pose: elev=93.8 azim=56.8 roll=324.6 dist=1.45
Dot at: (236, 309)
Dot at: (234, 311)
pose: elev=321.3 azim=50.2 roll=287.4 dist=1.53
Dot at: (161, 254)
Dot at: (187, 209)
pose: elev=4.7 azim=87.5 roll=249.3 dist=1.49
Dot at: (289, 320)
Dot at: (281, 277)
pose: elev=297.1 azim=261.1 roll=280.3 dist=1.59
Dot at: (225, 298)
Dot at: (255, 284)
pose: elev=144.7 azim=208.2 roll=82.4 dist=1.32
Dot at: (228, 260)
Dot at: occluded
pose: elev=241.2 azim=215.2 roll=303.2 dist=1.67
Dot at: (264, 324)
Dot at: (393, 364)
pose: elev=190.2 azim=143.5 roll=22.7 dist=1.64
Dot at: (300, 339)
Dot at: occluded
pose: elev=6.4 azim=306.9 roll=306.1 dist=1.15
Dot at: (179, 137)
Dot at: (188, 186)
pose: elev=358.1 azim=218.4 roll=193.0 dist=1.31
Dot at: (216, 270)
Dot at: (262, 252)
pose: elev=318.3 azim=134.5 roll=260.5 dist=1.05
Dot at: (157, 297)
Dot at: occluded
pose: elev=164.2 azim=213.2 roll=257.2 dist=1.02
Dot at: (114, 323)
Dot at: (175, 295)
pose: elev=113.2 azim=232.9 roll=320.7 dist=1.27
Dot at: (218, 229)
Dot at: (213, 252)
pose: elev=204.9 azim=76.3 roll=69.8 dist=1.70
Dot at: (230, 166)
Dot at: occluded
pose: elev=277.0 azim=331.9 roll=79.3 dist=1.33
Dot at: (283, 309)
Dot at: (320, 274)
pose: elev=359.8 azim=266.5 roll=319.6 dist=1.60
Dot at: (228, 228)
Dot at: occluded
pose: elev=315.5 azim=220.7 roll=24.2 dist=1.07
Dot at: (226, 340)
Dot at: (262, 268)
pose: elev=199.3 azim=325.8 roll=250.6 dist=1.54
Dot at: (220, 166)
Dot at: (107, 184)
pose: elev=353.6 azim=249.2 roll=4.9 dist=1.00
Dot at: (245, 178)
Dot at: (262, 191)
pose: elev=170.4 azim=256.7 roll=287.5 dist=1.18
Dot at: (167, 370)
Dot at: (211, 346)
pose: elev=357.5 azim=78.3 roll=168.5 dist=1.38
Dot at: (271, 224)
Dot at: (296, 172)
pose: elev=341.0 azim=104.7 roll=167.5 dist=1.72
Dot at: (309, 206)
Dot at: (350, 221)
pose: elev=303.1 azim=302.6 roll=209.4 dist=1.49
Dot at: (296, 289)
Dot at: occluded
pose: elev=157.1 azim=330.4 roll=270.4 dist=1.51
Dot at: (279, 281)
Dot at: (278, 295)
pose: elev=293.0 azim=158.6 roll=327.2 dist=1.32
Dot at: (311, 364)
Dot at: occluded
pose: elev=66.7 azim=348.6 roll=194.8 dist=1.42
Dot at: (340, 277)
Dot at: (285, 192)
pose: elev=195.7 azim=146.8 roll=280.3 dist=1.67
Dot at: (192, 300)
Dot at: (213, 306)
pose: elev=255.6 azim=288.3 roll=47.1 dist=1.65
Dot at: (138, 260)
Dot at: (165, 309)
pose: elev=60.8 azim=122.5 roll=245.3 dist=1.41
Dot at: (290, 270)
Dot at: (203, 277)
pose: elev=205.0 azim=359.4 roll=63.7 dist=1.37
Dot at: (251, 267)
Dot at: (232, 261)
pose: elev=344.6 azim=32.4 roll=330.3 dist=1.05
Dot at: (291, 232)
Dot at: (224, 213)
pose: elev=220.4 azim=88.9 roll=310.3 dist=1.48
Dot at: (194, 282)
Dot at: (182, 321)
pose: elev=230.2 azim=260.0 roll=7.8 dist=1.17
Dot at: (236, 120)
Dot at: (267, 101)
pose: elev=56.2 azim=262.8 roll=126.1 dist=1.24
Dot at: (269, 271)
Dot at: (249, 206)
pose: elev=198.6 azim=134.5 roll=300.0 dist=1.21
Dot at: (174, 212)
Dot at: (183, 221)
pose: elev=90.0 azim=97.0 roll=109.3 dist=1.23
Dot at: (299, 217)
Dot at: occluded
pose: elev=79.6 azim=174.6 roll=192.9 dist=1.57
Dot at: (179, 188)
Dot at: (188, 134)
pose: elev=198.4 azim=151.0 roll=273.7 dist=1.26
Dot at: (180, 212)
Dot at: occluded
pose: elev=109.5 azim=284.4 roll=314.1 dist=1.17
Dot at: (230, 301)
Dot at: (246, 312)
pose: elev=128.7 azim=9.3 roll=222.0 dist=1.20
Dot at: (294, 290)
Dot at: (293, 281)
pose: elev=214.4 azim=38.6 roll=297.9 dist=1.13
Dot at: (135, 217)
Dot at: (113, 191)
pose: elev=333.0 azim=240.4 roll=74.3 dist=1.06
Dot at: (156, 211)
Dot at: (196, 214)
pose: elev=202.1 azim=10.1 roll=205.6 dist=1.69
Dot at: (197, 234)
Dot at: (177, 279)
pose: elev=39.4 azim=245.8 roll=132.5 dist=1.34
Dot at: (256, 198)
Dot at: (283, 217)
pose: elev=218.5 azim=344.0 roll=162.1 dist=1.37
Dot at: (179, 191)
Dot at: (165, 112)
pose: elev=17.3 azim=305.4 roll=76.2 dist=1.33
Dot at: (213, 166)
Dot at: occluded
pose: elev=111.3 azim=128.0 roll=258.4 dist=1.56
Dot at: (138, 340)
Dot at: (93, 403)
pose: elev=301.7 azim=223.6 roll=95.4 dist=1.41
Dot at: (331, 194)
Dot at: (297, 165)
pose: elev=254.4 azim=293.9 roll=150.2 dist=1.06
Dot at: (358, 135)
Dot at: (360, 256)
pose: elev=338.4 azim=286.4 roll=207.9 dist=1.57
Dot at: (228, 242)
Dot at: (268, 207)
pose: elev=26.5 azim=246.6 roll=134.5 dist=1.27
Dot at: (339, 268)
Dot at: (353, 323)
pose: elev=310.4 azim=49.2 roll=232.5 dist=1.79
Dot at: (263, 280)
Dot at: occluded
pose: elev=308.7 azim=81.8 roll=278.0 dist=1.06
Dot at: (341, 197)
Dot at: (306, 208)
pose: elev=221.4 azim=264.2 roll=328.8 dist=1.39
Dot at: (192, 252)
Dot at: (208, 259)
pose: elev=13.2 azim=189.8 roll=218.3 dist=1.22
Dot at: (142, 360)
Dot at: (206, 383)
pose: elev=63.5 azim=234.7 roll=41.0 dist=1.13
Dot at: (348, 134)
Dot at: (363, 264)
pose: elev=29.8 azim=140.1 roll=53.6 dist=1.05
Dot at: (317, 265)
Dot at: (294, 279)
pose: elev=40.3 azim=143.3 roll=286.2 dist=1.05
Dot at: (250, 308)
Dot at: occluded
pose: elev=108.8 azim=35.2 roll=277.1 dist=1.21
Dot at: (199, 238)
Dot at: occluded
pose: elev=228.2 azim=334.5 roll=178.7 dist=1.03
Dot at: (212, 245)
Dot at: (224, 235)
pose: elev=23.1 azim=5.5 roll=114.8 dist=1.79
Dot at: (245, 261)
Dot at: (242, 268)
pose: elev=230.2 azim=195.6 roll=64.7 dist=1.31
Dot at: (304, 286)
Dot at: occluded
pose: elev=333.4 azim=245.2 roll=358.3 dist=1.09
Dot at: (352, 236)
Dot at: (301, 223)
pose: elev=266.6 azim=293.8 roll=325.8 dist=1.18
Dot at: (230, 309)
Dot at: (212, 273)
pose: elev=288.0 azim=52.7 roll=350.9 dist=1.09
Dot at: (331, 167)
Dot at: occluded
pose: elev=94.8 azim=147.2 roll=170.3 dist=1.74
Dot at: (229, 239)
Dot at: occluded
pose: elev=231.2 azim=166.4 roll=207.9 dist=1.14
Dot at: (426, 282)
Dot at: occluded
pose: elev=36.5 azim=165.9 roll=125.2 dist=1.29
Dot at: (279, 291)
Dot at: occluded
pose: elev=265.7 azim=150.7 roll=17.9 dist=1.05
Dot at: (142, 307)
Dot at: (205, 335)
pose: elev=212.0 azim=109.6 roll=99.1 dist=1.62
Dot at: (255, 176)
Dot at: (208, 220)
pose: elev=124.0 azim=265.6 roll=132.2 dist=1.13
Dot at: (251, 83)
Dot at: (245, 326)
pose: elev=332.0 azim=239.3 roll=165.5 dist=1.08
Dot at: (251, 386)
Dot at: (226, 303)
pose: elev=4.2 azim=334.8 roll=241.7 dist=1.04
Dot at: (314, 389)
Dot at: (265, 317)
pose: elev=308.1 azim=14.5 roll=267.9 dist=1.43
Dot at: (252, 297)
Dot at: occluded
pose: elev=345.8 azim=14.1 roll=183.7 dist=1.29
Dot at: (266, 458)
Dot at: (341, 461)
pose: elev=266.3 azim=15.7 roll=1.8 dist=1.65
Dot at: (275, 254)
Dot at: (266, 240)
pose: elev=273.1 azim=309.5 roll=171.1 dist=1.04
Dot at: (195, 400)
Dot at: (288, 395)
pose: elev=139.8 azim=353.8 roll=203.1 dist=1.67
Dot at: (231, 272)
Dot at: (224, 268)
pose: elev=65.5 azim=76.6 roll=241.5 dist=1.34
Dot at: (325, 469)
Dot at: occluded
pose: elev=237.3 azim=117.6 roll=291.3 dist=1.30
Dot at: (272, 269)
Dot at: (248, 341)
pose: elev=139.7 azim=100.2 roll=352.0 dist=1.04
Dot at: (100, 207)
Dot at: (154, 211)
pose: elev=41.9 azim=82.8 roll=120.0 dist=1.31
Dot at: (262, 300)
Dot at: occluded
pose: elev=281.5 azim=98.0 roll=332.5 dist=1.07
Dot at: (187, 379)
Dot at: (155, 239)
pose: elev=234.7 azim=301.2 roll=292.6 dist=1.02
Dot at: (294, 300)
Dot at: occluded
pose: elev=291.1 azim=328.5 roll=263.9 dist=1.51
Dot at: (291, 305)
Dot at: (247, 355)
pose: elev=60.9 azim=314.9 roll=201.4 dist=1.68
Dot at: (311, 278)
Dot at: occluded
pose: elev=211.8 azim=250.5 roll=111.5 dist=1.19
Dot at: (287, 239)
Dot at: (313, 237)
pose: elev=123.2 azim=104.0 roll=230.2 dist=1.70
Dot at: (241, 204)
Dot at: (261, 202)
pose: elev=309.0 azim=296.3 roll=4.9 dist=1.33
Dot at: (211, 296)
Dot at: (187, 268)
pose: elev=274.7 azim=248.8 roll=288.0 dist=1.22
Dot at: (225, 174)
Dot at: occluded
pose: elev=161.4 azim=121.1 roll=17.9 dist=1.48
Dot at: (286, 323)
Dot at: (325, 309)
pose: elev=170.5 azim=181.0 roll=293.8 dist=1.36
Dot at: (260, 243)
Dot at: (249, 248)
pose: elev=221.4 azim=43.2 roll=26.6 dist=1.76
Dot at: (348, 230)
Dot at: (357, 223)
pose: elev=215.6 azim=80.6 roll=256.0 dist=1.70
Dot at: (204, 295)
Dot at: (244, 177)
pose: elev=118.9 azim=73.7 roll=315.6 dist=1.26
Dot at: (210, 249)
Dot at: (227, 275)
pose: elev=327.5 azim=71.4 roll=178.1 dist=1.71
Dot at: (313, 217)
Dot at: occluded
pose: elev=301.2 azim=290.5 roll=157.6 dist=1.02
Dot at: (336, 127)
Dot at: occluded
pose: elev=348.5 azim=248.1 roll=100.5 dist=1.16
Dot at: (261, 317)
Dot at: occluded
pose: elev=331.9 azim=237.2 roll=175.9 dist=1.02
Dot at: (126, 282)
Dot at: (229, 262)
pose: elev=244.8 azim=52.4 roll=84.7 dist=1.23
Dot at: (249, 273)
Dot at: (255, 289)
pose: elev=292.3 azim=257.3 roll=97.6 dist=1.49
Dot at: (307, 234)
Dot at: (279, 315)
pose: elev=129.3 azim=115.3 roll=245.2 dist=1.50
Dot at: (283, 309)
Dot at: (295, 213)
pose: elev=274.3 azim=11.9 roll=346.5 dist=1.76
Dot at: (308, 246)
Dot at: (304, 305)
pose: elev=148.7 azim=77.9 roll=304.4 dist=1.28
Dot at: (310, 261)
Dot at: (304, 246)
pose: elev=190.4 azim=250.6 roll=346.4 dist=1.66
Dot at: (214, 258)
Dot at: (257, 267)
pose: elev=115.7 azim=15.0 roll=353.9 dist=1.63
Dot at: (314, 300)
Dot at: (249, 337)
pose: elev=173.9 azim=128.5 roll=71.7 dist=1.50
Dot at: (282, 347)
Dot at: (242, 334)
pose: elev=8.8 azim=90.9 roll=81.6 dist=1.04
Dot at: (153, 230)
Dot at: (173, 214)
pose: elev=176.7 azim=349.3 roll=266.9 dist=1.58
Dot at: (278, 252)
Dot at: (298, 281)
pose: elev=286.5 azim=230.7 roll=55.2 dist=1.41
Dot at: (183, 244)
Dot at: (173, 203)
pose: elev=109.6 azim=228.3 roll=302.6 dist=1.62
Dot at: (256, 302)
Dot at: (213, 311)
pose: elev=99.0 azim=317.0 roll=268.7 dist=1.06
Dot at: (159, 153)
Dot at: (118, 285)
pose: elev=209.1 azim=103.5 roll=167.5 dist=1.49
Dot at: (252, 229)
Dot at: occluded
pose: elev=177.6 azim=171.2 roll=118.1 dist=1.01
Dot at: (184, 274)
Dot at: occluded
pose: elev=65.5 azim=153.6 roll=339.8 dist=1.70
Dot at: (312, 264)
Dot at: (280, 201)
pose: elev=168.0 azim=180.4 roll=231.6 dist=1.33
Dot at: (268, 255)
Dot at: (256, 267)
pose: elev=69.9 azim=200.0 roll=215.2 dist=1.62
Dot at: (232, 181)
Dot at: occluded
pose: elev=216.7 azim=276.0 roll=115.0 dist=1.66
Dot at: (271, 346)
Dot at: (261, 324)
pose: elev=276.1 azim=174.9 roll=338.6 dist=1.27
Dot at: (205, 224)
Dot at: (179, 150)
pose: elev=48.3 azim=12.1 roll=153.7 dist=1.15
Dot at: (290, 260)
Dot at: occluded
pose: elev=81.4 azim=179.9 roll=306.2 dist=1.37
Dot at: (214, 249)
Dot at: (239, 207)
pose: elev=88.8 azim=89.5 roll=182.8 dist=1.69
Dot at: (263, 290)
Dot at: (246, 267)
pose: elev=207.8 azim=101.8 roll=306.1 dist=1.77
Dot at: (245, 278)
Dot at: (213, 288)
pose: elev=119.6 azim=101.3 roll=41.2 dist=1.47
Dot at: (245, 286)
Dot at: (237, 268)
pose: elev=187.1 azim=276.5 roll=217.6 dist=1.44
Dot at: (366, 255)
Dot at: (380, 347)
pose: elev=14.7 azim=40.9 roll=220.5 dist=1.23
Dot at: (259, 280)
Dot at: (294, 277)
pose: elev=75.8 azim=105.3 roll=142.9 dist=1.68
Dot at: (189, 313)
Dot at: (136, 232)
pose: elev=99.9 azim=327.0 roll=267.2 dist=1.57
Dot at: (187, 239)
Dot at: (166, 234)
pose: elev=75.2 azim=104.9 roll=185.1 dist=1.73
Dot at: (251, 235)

- _WHAT TO DO_
Rewrite the records from the line containing "pose: elev=286.5 azim=230.7" through the line containing "Dot at: (256, 267)", inclusive, as a Markdown table with the columns Row and Line. Put the row number in Row and the full text of the line in Line, and leave out blank lines.

- _EXPECTED ANSWER_
| Row | Line |
|---|---|
| 1 | pose: elev=286.5 azim=230.7 roll=55.2 dist=1.41 |
| 2 | Dot at: (183, 244) |
| 3 | Dot at: (173, 203) |
| 4 | pose: elev=109.6 azim=228.3 roll=302.6 dist=1.62 |
| 5 | Dot at: (256, 302) |
| 6 | Dot at: (213, 311) |
| 7 | pose: elev=99.0 azim=317.0 roll=268.7 dist=1.06 |
| 8 | Dot at: (159, 153) |
| 9 | Dot at: (118, 285) |
| 10 | pose: elev=209.1 azim=103.5 roll=167.5 dist=1.49 |
| 11 | Dot at: (252, 229) |
| 12 | Dot at: occluded |
| 13 | pose: elev=177.6 azim=171.2 roll=118.1 dist=1.01 |
| 14 | Dot at: (184, 274) |
| 15 | Dot at: occluded |
| 16 | pose: elev=65.5 azim=153.6 roll=339.8 dist=1.70 |
| 17 | Dot at: (312, 264) |
| 18 | Dot at: (280, 201) |
| 19 | pose: elev=168.0 azim=180.4 roll=231.6 dist=1.33 |
| 20 | Dot at: (268, 255) |
| 21 | Dot at: (256, 267) |